**Excerpt to read:**
Start of Block
2.2 Data Expansion Based on GAN

Data augmentation methods generally adopt GAN, which can well illustrate the great advantage of GAN networks in image generation. Overall, a GAN network means two models: one is a generator, and the other is a discriminator. The former creates a near-real image, while the latter determines the image’s authenticity, and they do confrontation training together. In addition, the former has to continuously optimize the generated images so that the latter cannot judge them. The latter, on the other hand, has to optimize itself to make its judgments more accurate. Along with the adversarial training, the two models would become more vital, finally reaching smoothness [13].
End of Block
**To do:**
1 - According to the excerpt on GAN-based data expansion, what two models make up a GAN network?
2 - From the excerpt on GAN-based data expansion, quote the stretch from "Data augmentation methods" through "reaching smoothness [13].".

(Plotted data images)
Start of Block
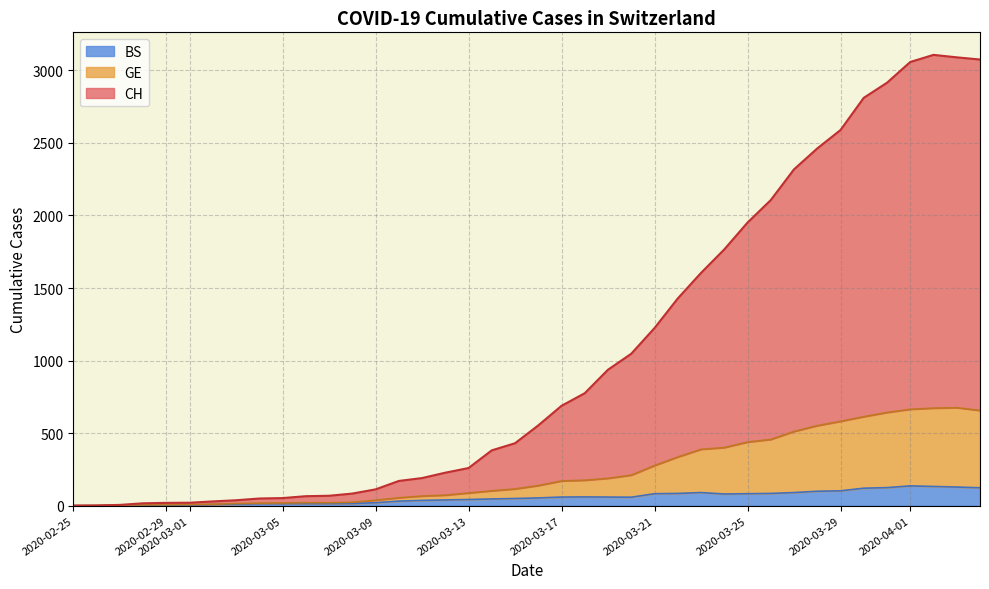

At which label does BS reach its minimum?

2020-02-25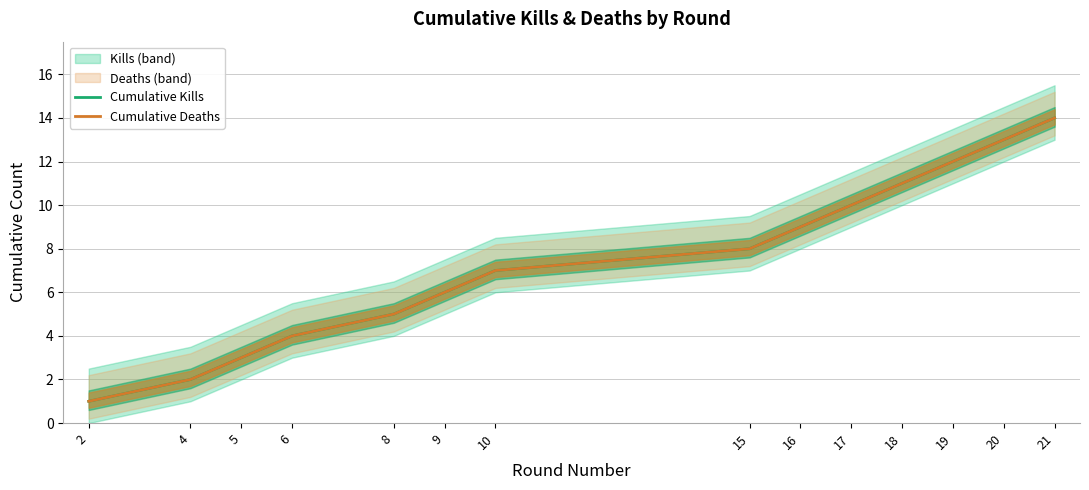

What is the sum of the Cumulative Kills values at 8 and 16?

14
End of Block
**Task-by-task results:**
1 - A generator and a discriminator.

2 -
Data augmentation methods generally adopt GAN, which can well illustrate the great advantage of GAN networks in image generation. Overall, a GAN network means two models: one is a generator, and the other is a discriminator. The former creates a near-real image, while the latter determines the image’s authenticity, and they do confrontation training together. In addition, the former has to continuously optimize the generated images so that the latter cannot judge them. The latter, on the other hand, has to optimize itself to make its judgments more accurate. Along with the adversarial training, the two models would become more vital, finally reaching smoothness [13].